La manière forte, ça ne peut pas marcher. Je m’inscris totalement en faux contre l’idée qu’il faut une dictature pour imposer des mesures impopulaires. Le défi est gigantesque et on ne peut pas y arriver sans une adhésion de la majorité. Il faut une adhésion profonde au projet écosocialiste et un investissement actif des gens. Sans ça, il n’y aura pas de solution. En revanche, une fois qu’il y a l’adhésion au projet, il faut imposer les mesures. Mais on ne peut pas le faire tout à trac. Pour y arriver, il faut des débats de fond partout, dans chaque école, chaque service public... Mais pour y arriver, il faut aussi une autre économie du temps, une réduction du temps de travail. En France, la Convention citoyenne pour le climat, même si l’on peut regretter que ses conclusions ne soient pas assez radicales, à au moins montré que c’était possible. « Monsieur et Madame tout le monde » peuvent comprendre et se saisir des rapports des experts.

  • Les grèves pour le climat, Greta Thunberg, Extinction Rebellion... Vous listez plusieurs mouvements encourageants.

Il y a deux ans, qui aurait pu pronostiquer que des millions de gens descendraient dans les rues pour le climat à l’appel de la jeune et formidable Greta Thunberg ? C’est porteur d’espoir, car c’est le mouvement de la jeunesse. L’évolution de la militante Greta Thunberg est remarquable.
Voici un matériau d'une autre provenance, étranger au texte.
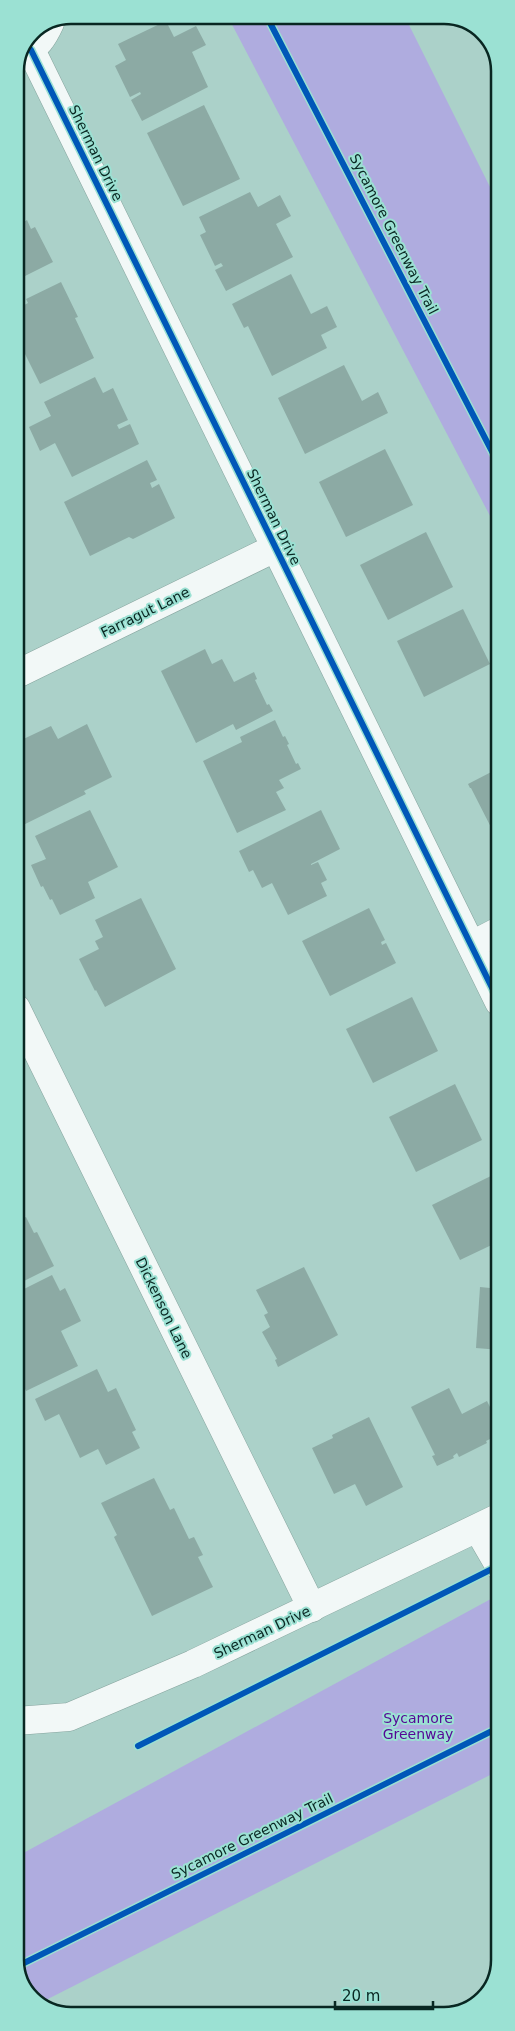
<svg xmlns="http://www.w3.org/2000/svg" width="515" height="2031" font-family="'DejaVu Sans',sans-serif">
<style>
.green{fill:#afacdf}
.building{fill:#8caaa4}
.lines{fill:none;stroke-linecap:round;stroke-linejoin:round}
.street-casing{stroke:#86a49e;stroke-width:29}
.street{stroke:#f2f8f7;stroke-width:28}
.cycleway-casing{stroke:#9be1d3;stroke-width:9}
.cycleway{stroke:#0057b8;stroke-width:6}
.labels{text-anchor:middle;stroke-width:4;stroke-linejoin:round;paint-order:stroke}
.street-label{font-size:14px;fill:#092722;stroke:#9be1d3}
.park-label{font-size:14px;fill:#550696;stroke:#9be1d3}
.rim{fill:none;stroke:#092722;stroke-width:2.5}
</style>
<rect width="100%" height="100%" fill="#abd1c9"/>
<!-- green -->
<g class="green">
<path d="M227,15H404L499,205V533Z"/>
<path d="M500,1594V1770L38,2004L34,2002L16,1971V1857Z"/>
</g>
<!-- building -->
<g class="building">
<path d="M166,21L174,37L196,26L206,45L192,52L208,87L142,121L131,100L141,94L140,92L130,97L115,66L126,60L118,44Z"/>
<path d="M204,105L240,179L183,206L147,133Z"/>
<path d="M250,192L258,207L280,195L291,216L276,224L293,257L226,291L215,270L223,266L221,263L215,266L200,235L206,232L199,217Z"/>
<path d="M15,210L22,223L27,220L31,229L35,227L53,262L15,281Z"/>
<path d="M291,274L311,314L327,306L337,327L321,335L327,348L272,376L248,326L244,328L232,304Z"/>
<path d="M61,282L78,317L75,318L94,358L40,384L23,350L15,354V310L28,303L26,299Z"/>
<path d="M344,365L362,401L378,392L388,413L305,454L278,398Z"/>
<path d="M95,377L103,393L113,388L128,420L117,425L119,429L130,424L139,444L72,477L55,443L40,451L29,427L51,416L44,402Z"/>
<path d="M385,449L413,505L346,537L319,482Z"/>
<path d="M147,460L157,480L150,483L152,488L159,484L175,518L133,539L129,537L90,556L64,502Z"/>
<path d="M426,532L453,587L388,620L360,565Z"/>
<path d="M463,609L490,664L424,697L397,641Z"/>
<path d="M205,649L212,664L222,659L234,682L254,672L257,679L255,680L267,705L269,704L273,711L236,730L233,724L196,743L161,671Z"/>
<path d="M275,720L283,737L285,736L289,744L287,745L296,764L298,763L301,769L279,780L284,788L276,792L286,810L237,833L203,761L242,742L240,737Z"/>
<path d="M87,724L112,777L84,791L86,794L15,829V743L51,726L58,739Z"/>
<path d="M499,768V843L471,788H470L468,784Z"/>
<path d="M90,810L118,867L88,882L95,898L60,915L52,899L50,900L43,886L41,887L31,865L46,859L35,836Z"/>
<path d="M321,810L340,849L311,864V865L318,862L327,880L321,883L327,896L288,915L272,883L262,888L253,870L249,872L239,851Z"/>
<path d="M141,898L176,969L105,1007L96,990L95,991L79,959L99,949L95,941L103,937L95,920Z"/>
<path d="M369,908L385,940L381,942L382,945L386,943L396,963L330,996L302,941Z"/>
<path d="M412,997L438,1051L373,1083L346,1029Z"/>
<path d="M455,1084L482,1140L416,1172L389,1117Z"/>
<path d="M499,1172L500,1241L460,1260L432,1205Z"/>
<path d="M26,1217L34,1233L37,1232L54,1266L16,1285V1222Z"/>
<path d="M304,1267L338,1335L278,1367L275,1360L277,1359L262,1332L270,1327L264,1315L268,1313L256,1290Z"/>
<path d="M52,1275L60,1291L65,1288L81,1321L61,1331L78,1366L26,1391L16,1370V1293Z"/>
<path d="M480,1287L500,1289V1350L476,1348Z"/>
<path d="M97,1369L108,1392L116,1388L136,1430L132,1432L140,1448L106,1465L98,1449L80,1458L59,1414L45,1421L35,1399Z"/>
<path d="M449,1388L462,1414L487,1401L500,1427V1434L486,1441L487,1443L459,1457L457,1453L453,1456L454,1458L437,1466L432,1456L435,1455L411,1407Z"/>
<path d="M369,1417L403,1487L366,1506L355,1484L334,1494L312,1448L333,1438L332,1435Z"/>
<path d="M154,1478L170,1510L174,1508L189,1539L194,1537L203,1555L198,1557L213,1587L152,1616L114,1537L117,1535L101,1503Z"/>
</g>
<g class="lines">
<defs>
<g id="street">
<path d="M31,50L499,1002"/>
<path d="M23,52C37,48 44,36 50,23"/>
<path d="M15,675L275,548"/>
<path d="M472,945L499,931"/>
<path d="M16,1008L312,1608"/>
<path d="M478,1529L500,1567"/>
<path d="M16,1721L69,1717L193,1664L500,1517"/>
</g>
</defs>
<!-- street casing -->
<use href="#street" class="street-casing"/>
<!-- street -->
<use href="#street" class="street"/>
<defs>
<g id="cycleway">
<path d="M266,15L499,465"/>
<path d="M31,50L499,1002"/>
<path d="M138,1746L500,1565"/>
<path d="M16,1967L500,1727"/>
</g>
</defs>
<!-- cycleway casing -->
<use href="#cycleway" class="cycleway-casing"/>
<!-- cycleway -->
<use href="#cycleway" class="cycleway"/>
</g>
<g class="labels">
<!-- street labels -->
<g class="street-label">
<text transform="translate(96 153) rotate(64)" y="5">Sherman Drive</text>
<text transform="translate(394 234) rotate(63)" y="5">Sycamore Greenway Trail</text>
<text transform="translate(274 517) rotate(64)" y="5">Sherman Drive</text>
<text transform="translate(145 612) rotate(-26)" y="5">Farragut Lane</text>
<text transform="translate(164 1308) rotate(64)" y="5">Dickenson Lane</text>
<text transform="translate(262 1632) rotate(-25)" y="5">Sherman Drive</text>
<text transform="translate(252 1836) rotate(-26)" y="5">Sycamore Greenway Trail</text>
</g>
<!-- park labels -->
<g class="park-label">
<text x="418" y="1723">Sycamore<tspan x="418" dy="16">Greenway</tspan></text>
</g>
</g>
<!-- crop -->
<path d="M0 0H515V2031H0ZM71 24H444A47 47 0 0 1 491 71V1960A47 47 0 0 1 444 2007H71A47 47 0 0 1 24 1960V71A47 47 0 0 1 71 24Z" fill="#9be1d3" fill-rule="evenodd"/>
<path class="rim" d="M71 24H444A47 47 0 0 1 491 71V1960A47 47 0 0 1 444 2007H71A47 47 0 0 1 24 1960V71A47 47 0 0 1 71 24Z"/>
<!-- scale -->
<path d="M335 2001v8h98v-8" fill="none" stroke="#092722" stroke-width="2.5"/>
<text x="342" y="2001" font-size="15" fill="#092722" stroke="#9be1d3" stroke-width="4" paint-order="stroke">20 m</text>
</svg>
Elle est invitée à la tribune des COP car les possédants essayent de l’utiliser et, à chaque fois, elle crache dans la soupe. Des luttes convergent. Il y a tout de même des choses qui se passent. J’écris pour conscientiser les militants du monde du travail. La situation est gravissime et ils en seront les principales et premières victimes. Leur sort est lié au productivisme.

Marche pour le climat à Brive.
© Photo : Stéphanie Para.

  • Vous avez écrit votre ouvrage Trop tard pour être pessimistes ! Écosocialisme ou effondrement avant que ne survienne la crise sanitaire, mais avez ajouté un avant-propos car la pandémie et la façon dont elle est gérée confortent certaines de vos thèses dites-vous.
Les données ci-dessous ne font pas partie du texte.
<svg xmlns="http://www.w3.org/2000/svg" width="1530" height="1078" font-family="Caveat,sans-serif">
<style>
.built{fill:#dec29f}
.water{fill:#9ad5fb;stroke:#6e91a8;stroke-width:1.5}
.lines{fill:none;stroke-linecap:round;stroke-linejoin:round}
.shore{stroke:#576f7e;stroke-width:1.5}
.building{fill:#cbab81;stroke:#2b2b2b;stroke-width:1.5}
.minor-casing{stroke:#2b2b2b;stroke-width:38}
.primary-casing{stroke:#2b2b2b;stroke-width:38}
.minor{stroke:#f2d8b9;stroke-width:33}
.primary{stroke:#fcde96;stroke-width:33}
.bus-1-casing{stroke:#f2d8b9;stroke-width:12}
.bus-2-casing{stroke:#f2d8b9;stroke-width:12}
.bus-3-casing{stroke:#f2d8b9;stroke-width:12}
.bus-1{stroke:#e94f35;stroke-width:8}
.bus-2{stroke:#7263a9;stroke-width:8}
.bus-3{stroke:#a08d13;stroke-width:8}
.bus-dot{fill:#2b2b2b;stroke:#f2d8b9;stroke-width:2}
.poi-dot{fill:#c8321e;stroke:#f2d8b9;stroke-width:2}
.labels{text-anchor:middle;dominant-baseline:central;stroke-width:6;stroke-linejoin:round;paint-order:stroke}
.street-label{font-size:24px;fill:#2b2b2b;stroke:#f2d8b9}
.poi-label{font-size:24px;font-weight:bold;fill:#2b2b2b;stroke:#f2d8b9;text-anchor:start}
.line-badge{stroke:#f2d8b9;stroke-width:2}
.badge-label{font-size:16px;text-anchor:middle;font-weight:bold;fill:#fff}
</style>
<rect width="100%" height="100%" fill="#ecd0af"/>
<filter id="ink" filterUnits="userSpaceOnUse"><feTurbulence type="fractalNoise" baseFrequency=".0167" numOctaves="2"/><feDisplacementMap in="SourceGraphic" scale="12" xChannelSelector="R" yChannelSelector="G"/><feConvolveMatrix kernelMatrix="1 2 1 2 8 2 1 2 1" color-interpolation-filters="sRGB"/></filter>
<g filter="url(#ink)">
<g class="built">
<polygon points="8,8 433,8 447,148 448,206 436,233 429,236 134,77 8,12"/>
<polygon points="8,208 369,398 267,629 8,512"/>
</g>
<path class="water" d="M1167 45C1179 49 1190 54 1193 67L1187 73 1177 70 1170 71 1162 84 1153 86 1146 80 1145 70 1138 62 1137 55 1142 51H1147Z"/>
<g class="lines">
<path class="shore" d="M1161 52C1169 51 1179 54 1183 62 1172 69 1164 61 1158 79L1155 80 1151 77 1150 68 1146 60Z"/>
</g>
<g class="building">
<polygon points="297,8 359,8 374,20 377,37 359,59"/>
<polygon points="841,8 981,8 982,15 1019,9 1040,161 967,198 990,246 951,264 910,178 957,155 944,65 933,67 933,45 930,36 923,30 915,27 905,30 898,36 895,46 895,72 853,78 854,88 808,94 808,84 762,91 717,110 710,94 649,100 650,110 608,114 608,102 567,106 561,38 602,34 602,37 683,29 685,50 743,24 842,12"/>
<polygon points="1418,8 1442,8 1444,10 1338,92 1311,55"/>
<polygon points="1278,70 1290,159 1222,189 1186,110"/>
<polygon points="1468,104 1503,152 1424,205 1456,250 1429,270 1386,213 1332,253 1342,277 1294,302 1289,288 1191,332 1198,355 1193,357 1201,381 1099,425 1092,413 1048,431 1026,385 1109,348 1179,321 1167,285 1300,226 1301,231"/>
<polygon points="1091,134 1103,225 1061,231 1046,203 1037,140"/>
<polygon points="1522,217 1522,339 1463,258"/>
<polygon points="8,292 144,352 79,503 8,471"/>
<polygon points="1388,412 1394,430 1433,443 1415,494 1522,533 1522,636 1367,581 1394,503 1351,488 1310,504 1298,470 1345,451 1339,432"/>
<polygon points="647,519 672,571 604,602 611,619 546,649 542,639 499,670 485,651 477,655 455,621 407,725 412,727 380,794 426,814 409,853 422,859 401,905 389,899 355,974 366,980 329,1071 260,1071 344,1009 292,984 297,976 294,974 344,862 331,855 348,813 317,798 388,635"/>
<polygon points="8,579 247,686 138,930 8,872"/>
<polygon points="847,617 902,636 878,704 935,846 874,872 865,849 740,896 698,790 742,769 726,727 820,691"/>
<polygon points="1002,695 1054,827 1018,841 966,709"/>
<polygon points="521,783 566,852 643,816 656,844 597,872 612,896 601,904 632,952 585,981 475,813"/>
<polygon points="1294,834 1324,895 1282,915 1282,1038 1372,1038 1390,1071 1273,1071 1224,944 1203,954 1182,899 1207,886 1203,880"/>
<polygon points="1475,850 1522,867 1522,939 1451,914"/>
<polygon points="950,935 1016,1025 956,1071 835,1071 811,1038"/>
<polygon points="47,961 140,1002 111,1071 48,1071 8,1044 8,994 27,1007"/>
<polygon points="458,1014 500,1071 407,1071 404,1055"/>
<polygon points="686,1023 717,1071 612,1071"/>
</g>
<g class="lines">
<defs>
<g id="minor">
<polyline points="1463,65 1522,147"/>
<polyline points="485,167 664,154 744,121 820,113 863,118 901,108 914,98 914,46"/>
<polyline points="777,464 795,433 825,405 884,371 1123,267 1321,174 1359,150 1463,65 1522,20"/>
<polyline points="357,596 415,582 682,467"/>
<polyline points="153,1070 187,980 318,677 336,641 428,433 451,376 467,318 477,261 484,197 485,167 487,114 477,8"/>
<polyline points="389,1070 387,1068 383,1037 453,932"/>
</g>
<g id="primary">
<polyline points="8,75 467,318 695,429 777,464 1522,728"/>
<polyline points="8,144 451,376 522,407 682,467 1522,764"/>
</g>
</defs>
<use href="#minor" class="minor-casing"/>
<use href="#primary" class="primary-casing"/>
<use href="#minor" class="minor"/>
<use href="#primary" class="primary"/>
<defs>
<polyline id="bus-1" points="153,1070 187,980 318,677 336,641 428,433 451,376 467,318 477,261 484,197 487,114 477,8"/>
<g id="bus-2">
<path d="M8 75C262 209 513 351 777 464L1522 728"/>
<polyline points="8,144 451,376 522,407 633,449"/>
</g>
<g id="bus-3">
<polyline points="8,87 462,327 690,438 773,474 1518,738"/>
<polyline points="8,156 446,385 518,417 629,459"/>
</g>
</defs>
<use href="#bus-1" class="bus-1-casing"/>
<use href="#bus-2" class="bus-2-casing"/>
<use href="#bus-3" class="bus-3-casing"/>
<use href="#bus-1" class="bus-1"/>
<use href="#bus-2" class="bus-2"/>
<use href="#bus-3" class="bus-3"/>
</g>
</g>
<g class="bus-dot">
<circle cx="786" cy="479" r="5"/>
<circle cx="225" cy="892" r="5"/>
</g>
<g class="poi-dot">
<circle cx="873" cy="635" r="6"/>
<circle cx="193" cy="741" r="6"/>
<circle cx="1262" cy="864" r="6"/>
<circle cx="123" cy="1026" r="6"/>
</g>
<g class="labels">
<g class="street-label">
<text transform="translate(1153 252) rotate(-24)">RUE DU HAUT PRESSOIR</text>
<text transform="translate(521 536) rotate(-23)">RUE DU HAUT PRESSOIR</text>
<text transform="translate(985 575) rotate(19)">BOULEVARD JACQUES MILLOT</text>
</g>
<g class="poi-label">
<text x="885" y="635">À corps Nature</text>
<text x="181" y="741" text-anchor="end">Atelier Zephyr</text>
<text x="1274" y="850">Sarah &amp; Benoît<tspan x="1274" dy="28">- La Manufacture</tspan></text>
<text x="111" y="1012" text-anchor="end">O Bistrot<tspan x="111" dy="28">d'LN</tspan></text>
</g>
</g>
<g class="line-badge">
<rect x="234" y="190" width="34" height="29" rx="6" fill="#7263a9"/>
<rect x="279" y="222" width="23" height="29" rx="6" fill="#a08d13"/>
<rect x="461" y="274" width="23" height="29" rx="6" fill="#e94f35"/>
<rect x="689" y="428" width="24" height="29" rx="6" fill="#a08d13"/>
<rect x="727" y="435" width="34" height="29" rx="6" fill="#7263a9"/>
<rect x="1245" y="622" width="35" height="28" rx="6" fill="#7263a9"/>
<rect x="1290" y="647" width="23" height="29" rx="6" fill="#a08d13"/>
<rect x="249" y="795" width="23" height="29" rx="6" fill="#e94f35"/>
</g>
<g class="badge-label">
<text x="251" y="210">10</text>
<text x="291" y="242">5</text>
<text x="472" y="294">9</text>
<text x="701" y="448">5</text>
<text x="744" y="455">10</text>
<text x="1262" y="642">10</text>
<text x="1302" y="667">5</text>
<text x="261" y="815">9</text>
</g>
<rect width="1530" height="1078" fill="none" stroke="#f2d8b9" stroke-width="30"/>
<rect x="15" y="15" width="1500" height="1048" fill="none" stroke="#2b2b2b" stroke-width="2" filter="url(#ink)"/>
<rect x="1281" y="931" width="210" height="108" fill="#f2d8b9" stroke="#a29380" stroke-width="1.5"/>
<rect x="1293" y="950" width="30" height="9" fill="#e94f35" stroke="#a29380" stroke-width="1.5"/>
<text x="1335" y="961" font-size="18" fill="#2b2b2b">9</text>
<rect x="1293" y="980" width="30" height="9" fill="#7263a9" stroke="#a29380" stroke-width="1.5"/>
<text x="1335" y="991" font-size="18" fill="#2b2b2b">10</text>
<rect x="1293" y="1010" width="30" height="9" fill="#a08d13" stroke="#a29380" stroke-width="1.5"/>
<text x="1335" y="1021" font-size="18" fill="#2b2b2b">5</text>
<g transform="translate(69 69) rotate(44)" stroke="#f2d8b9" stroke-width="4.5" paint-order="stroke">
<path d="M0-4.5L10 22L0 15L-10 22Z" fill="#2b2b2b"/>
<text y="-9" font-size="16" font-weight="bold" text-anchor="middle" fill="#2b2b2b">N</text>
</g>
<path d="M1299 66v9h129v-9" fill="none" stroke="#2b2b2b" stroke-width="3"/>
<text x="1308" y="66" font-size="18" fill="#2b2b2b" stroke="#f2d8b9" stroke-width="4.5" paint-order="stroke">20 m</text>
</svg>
Oui, elle confirme en tout cas que les gouvernements sont sourds face aux cris d’alarme des communautés scientifiques. C’est le cas pour les pandémies qui résultent de la dégradation de la relation entre l’humanité et le reste de la nature, et il en va de même pour le risque de basculement climatique. C’est la même surdité face aux alertes, qui sont pourtant données depuis bien plus longtemps. La seule explication plausible, c’est que les personnes aux responsabilités n’ont pas le même logiciel ni les mêmes priorités. Et même s’ils peuvent être avisés et prendre conscience du danger furtivement, le lendemain, c’est « business as usual »... Il n’en va pas de la médiocrité de tel ou tel politique. C’est quelque chose de structurel.

  • Quels enseignements retenez-vous de la crise sanitaire ?

Il y a eu une prise de conscience très large sur l’incapacité de protection des dirigeants, et elle est directement liée à leur subordination à la loi économique et à la règle du profit. La pandémie apporte également des arguments aux partisans de la solidarité. De l’autre côté, il y a aussi la menace sécuritaire et le contrôle technologique des populations... Ce que je n’avais pas vu venir en revanche, c’est le mouvement anti-masques. Mais il y a finalement quelque chose d’assez analogue avec le climat.

Pratique : À Tulle, samedi 29 août
11 heures : signature à la librairie Préférences. Salle Latreille à partir de 15 heures, ateliers ouverts. 19 heures : dîner. 20 heures : réunion débat. Masque obligatoire.